■ **Task prompt**: Each record below needs to be retyped exactly.

>>>>

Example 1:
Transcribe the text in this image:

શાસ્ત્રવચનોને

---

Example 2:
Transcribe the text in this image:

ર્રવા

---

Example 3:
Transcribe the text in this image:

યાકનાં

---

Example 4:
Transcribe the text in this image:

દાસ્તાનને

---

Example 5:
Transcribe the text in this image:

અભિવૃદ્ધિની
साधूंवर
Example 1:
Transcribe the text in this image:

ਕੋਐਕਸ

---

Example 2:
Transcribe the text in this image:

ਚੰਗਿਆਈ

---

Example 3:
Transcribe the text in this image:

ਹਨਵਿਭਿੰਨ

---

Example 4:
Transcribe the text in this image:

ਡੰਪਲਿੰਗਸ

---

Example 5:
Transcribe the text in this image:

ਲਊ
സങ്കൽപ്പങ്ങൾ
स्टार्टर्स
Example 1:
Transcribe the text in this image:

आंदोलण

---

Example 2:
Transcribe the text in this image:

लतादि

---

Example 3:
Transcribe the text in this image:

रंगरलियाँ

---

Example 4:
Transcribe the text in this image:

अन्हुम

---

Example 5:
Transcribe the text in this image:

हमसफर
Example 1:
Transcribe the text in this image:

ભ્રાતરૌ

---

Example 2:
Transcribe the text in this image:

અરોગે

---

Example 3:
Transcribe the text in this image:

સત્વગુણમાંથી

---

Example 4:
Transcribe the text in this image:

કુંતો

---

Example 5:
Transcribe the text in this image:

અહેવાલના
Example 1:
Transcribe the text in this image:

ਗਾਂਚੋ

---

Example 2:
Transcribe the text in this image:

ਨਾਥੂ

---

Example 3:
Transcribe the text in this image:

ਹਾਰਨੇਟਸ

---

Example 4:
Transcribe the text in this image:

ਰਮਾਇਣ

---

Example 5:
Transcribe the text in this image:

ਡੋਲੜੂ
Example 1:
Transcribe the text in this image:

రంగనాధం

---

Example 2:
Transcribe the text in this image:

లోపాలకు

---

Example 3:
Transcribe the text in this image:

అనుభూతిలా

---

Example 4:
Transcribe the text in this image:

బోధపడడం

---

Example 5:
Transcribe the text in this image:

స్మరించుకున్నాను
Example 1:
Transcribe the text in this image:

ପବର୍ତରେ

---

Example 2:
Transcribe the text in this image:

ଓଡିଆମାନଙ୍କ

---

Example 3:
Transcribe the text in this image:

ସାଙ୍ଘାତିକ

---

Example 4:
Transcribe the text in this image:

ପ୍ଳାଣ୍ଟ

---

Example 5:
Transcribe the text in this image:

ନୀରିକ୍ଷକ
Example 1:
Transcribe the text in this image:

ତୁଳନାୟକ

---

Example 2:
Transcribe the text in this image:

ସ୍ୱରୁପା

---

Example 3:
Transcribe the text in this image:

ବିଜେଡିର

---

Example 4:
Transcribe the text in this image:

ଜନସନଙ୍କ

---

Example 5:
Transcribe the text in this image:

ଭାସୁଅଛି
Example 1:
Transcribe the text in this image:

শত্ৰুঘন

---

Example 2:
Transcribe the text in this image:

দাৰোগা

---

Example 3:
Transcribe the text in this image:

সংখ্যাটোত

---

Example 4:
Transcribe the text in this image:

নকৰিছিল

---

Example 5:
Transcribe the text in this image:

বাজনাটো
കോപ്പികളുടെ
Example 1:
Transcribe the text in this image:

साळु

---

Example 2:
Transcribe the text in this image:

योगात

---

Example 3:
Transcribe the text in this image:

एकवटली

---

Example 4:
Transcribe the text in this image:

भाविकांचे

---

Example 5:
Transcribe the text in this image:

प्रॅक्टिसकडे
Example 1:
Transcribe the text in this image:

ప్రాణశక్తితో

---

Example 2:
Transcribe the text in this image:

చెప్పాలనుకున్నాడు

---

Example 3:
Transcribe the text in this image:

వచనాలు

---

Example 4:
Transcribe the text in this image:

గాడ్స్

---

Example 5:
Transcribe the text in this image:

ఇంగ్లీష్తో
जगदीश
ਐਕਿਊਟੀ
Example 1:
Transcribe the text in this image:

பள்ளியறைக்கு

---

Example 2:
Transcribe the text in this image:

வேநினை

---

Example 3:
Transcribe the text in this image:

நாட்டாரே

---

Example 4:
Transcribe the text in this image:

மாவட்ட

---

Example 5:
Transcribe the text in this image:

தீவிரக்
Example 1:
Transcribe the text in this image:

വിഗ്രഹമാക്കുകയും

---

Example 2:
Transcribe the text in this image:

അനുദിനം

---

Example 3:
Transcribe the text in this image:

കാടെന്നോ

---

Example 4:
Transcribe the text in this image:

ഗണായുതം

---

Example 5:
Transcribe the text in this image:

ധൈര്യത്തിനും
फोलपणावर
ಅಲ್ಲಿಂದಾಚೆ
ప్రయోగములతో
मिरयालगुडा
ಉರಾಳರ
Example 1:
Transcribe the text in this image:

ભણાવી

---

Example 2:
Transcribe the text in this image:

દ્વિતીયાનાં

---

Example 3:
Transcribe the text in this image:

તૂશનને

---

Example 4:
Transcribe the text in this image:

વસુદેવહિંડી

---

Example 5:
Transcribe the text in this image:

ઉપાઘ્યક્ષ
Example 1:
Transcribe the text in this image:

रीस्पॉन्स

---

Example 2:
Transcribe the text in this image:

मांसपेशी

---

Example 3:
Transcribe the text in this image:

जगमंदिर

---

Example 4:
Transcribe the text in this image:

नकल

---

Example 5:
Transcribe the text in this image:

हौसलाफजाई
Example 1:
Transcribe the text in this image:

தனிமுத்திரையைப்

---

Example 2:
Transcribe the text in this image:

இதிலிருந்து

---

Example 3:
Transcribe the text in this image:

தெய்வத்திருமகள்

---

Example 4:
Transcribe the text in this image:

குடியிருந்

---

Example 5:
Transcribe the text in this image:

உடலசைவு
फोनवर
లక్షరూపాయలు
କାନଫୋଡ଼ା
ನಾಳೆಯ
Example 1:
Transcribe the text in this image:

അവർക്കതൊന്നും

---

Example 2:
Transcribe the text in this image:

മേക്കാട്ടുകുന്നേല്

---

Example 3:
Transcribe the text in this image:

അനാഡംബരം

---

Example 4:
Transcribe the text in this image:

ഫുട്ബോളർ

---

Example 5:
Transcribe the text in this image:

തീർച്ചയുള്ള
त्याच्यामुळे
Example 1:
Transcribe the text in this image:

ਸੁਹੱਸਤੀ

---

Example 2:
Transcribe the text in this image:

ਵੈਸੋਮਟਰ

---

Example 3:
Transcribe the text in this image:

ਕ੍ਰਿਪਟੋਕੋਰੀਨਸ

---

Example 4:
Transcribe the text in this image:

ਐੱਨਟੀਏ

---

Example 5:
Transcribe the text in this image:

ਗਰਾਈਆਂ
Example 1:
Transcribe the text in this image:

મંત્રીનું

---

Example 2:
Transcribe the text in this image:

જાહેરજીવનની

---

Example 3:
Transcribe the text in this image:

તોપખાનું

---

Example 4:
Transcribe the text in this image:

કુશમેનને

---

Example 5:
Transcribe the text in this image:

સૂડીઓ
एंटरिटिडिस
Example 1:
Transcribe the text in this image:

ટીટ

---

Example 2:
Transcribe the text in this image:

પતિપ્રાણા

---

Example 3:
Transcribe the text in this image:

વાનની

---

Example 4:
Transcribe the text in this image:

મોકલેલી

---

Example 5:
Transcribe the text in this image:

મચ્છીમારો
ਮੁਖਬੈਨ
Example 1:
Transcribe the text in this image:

<<<<

■ **Reply**:
Example 1:
Transcribe the text in this image:

શાસ્ત્રવચનોને

---

Example 2:
Transcribe the text in this image:

ર્રવા

---

Example 3:
Transcribe the text in this image:

યાકનાં

---

Example 4:
Transcribe the text in this image:

દાસ્તાનને

---

Example 5:
Transcribe the text in this image:

અભિવૃદ્ધિની
साधूंवर
Example 1:
Transcribe the text in this image:

ਕੋਐਕਸ

---

Example 2:
Transcribe the text in this image:

ਚੰਗਿਆਈ

---

Example 3:
Transcribe the text in this image:

ਹਨਵਿਭਿੰਨ

---

Example 4:
Transcribe the text in this image:

ਡੰਪਲਿੰਗਸ

---

Example 5:
Transcribe the text in this image:

ਲਊ
സങ്കൽപ്പങ്ങൾ
स्टार्टर्स
Example 1:
Transcribe the text in this image:

आंदोलण

---

Example 2:
Transcribe the text in this image:

लतादि

---

Example 3:
Transcribe the text in this image:

रंगरलियाँ

---

Example 4:
Transcribe the text in this image:

अन्हुम

---

Example 5:
Transcribe the text in this image:

हमसफर
Example 1:
Transcribe the text in this image:

ભ્રાતરૌ

---

Example 2:
Transcribe the text in this image:

અરોગે

---

Example 3:
Transcribe the text in this image:

સત્વગુણમાંથી

---

Example 4:
Transcribe the text in this image:

કુંતો

---

Example 5:
Transcribe the text in this image:

અહેવાલના
Example 1:
Transcribe the text in this image:

ਗਾਂਚੋ

---

Example 2:
Transcribe the text in this image:

ਨਾਥੂ

---

Example 3:
Transcribe the text in this image:

ਹਾਰਨੇਟਸ

---

Example 4:
Transcribe the text in this image:

ਰਮਾਇਣ

---

Example 5:
Transcribe the text in this image:

ਡੋਲੜੂ
Example 1:
Transcribe the text in this image:

రంగనాధం

---

Example 2:
Transcribe the text in this image:

లోపాలకు

---

Example 3:
Transcribe the text in this image:

అనుభూతిలా

---

Example 4:
Transcribe the text in this image:

బోధపడడం

---

Example 5:
Transcribe the text in this image:

స్మరించుకున్నాను
Example 1:
Transcribe the text in this image:

ପବର୍ତରେ

---

Example 2:
Transcribe the text in this image:

ଓଡିଆମାନଙ୍କ

---

Example 3:
Transcribe the text in this image:

ସାଙ୍ଘାତିକ

---

Example 4:
Transcribe the text in this image:

ପ୍ଳାଣ୍ଟ

---

Example 5:
Transcribe the text in this image:

ନୀରିକ୍ଷକ
Example 1:
Transcribe the text in this image:

ତୁଳନାୟକ

---

Example 2:
Transcribe the text in this image:

ସ୍ୱରୁପା

---

Example 3:
Transcribe the text in this image:

ବିଜେଡିର

---

Example 4:
Transcribe the text in this image:

ଜନସନଙ୍କ

---

Example 5:
Transcribe the text in this image:

ଭାସୁଅଛି
Example 1:
Transcribe the text in this image:

শত্ৰুঘন

---

Example 2:
Transcribe the text in this image:

দাৰোগা

---

Example 3:
Transcribe the text in this image:

সংখ্যাটোত

---

Example 4:
Transcribe the text in this image:

নকৰিছিল

---

Example 5:
Transcribe the text in this image:

বাজনাটো
കോപ്പികളുടെ
Example 1:
Transcribe the text in this image:

साळु

---

Example 2:
Transcribe the text in this image:

योगात

---

Example 3:
Transcribe the text in this image:

एकवटली

---

Example 4:
Transcribe the text in this image:

भाविकांचे

---

Example 5:
Transcribe the text in this image:

प्रॅक्टिसकडे
Example 1:
Transcribe the text in this image:

ప్రాణశక్తితో

---

Example 2:
Transcribe the text in this image:

చెప్పాలనుకున్నాడు

---

Example 3:
Transcribe the text in this image:

వచనాలు

---

Example 4:
Transcribe the text in this image:

గాడ్స్

---

Example 5:
Transcribe the text in this image:

ఇంగ్లీష్తో
जगदीश
ਐਕਿਊਟੀ
Example 1:
Transcribe the text in this image:

பள்ளியறைக்கு

---

Example 2:
Transcribe the text in this image:

வேநினை

---

Example 3:
Transcribe the text in this image:

நாட்டாரே

---

Example 4:
Transcribe the text in this image:

மாவட்ட

---

Example 5:
Transcribe the text in this image:

தீவிரக்
Example 1:
Transcribe the text in this image:

വിഗ്രഹമാക്കുകയും

---

Example 2:
Transcribe the text in this image:

അനുദിനം

---

Example 3:
Transcribe the text in this image:

കാടെന്നോ

---

Example 4:
Transcribe the text in this image:

ഗണായുതം

---

Example 5:
Transcribe the text in this image:

ധൈര്യത്തിനും
फोलपणावर
ಅಲ್ಲಿಂದಾಚೆ
ప్రయోగములతో
मिरयालगुडा
ಉರಾಳರ
Example 1:
Transcribe the text in this image:

ભણાવી

---

Example 2:
Transcribe the text in this image:

દ્વિતીયાનાં

---

Example 3:
Transcribe the text in this image:

તૂશનને

---

Example 4:
Transcribe the text in this image:

વસુદેવહિંડી

---

Example 5:
Transcribe the text in this image:

ઉપાઘ્યક્ષ
Example 1:
Transcribe the text in this image:

रीस्पॉन्स

---

Example 2:
Transcribe the text in this image:

मांसपेशी

---

Example 3:
Transcribe the text in this image:

जगमंदिर

---

Example 4:
Transcribe the text in this image:

नकल

---

Example 5:
Transcribe the text in this image:

हौसलाफजाई
Example 1:
Transcribe the text in this image:

தனிமுத்திரையைப்

---

Example 2:
Transcribe the text in this image:

இதிலிருந்து

---

Example 3:
Transcribe the text in this image:

தெய்வத்திருமகள்

---

Example 4:
Transcribe the text in this image:

குடியிருந்

---

Example 5:
Transcribe the text in this image:

உடலசைவு
फोनवर
లక్షరూపాయలు
କାନଫୋଡ଼ା
ನಾಳೆಯ
Example 1:
Transcribe the text in this image:

അവർക്കതൊന്നും

---

Example 2:
Transcribe the text in this image:

മേക്കാട്ടുകുന്നേല്

---

Example 3:
Transcribe the text in this image:

അനാഡംബരം

---

Example 4:
Transcribe the text in this image:

ഫുട്ബോളർ

---

Example 5:
Transcribe the text in this image:

തീർച്ചയുള്ള
त्याच्यामुळे
Example 1:
Transcribe the text in this image:

ਸੁਹੱਸਤੀ

---

Example 2:
Transcribe the text in this image:

ਵੈਸੋਮਟਰ

---

Example 3:
Transcribe the text in this image:

ਕ੍ਰਿਪਟੋਕੋਰੀਨਸ

---

Example 4:
Transcribe the text in this image:

ਐੱਨਟੀਏ

---

Example 5:
Transcribe the text in this image:

ਗਰਾਈਆਂ
Example 1:
Transcribe the text in this image:

મંત્રીનું

---

Example 2:
Transcribe the text in this image:

જાહેરજીવનની

---

Example 3:
Transcribe the text in this image:

તોપખાનું

---

Example 4:
Transcribe the text in this image:

કુશમેનને

---

Example 5:
Transcribe the text in this image:

સૂડીઓ
एंटरिटिडिस
Example 1:
Transcribe the text in this image:

ટીટ

---

Example 2:
Transcribe the text in this image:

પતિપ્રાણા

---

Example 3:
Transcribe the text in this image:

વાનની

---

Example 4:
Transcribe the text in this image:

મોકલેલી

---

Example 5:
Transcribe the text in this image:

મચ્છીમારો
ਮੁਖਬੈਨ
Example 1:
Transcribe the text in this image:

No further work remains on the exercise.